Task to complete =
Pull out each line of the data below that contains the string "country", matching case exactly, and copy those lines.

---------- Source material ----------

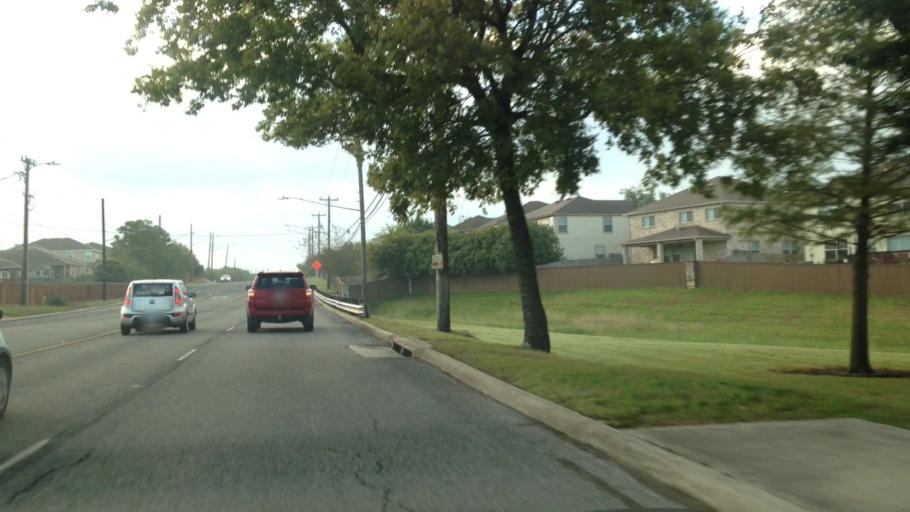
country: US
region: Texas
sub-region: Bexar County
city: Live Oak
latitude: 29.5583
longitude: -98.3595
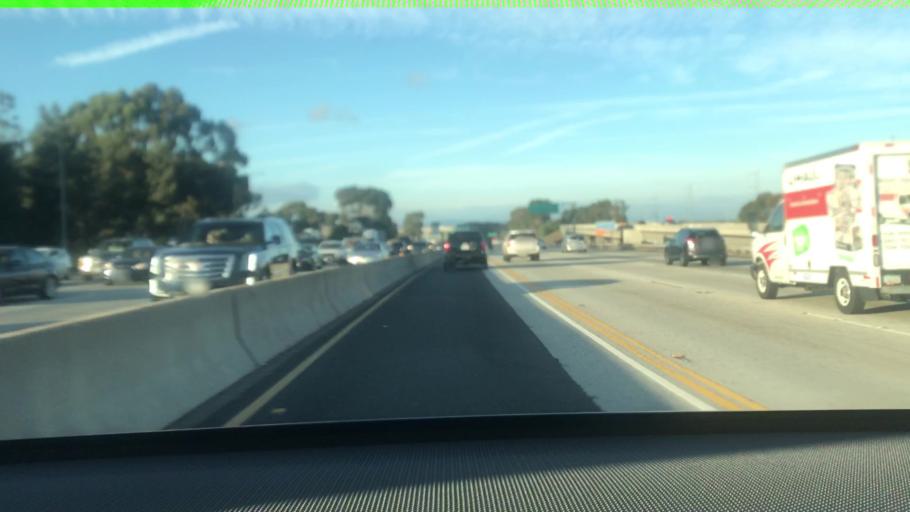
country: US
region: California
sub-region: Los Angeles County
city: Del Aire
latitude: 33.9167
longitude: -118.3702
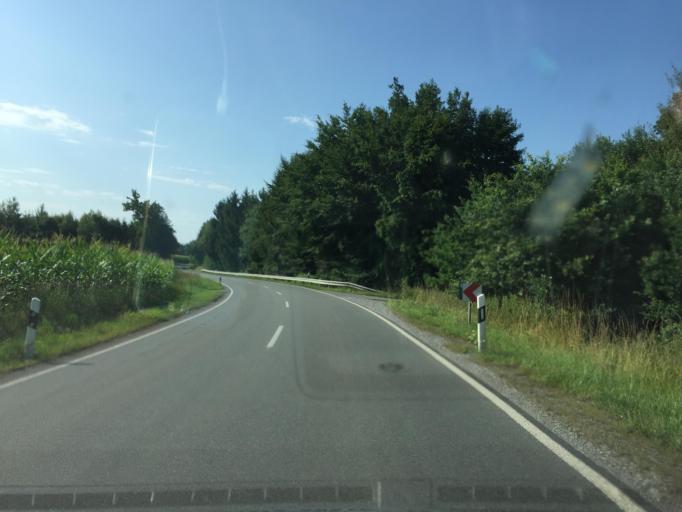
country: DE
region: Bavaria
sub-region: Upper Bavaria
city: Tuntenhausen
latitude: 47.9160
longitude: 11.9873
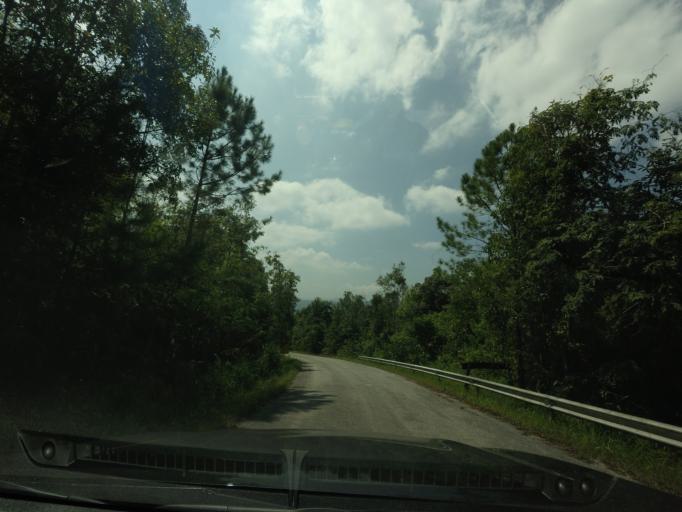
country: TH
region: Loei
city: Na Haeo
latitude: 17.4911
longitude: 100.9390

----------
---------- Source material ----------

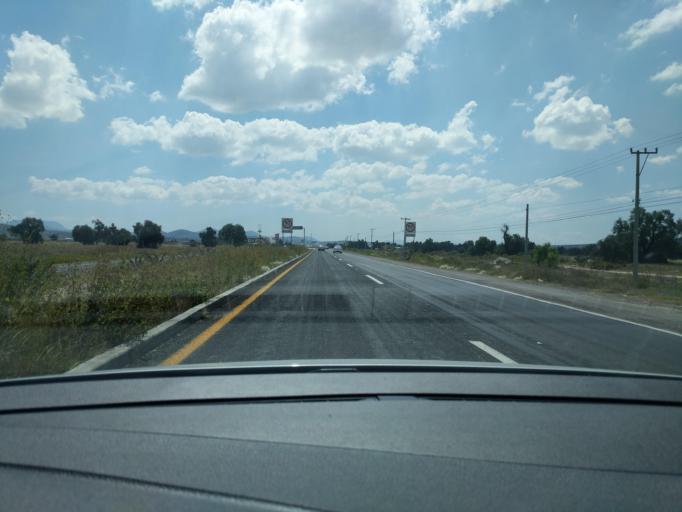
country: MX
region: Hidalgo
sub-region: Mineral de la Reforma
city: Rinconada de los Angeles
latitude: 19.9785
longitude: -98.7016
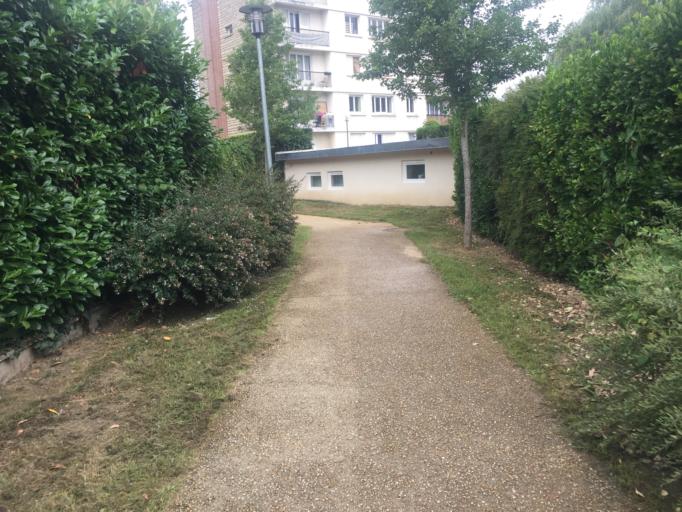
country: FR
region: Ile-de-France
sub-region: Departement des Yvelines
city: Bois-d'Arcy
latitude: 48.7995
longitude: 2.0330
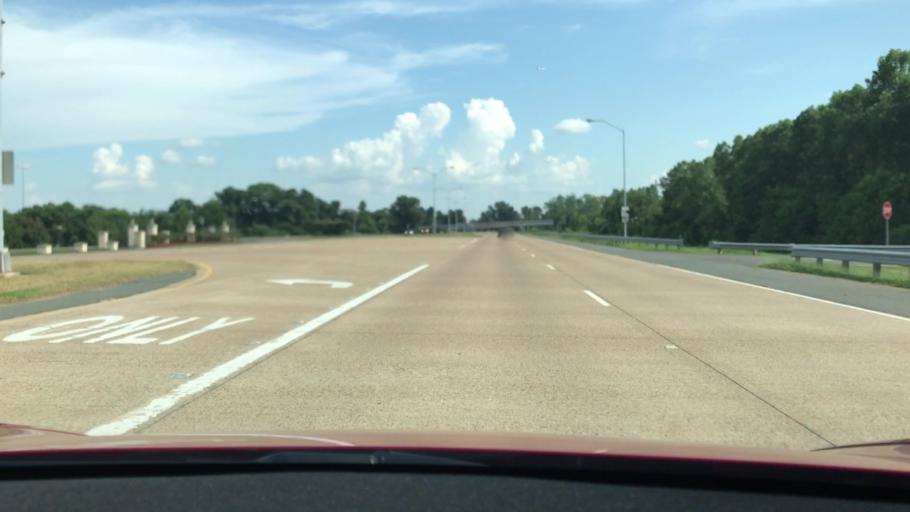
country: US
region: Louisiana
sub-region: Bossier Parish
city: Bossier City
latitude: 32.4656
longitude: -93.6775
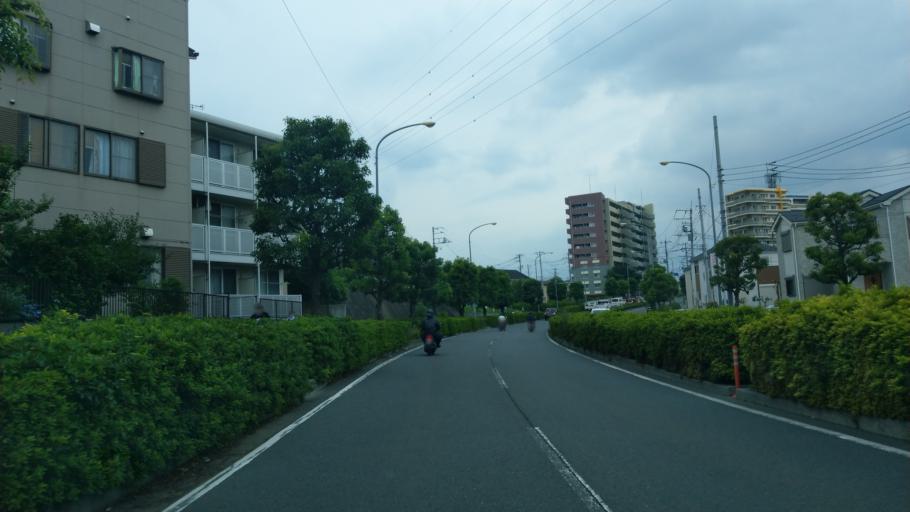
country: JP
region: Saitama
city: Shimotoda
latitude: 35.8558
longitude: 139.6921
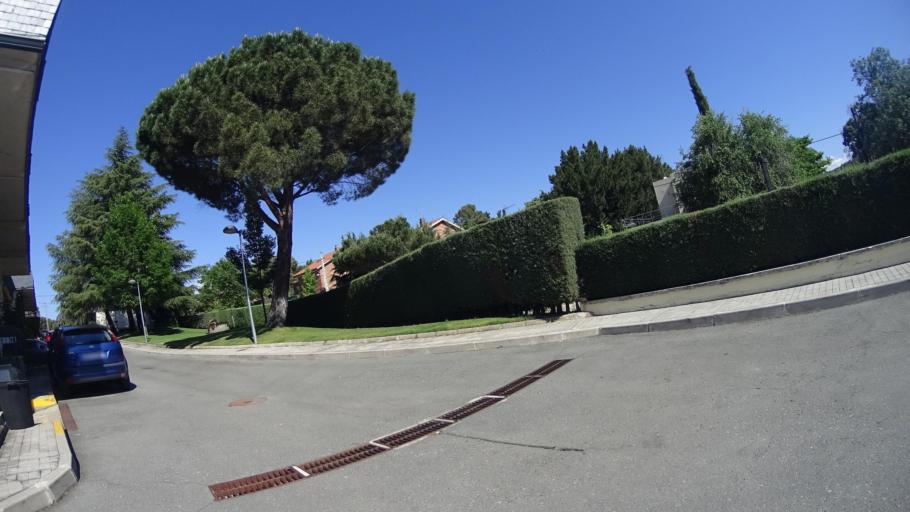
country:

----------

Task solution =
country: US
country: US
country: DE
country: TH
country: MX
country: FR
country: US
country: JP
country:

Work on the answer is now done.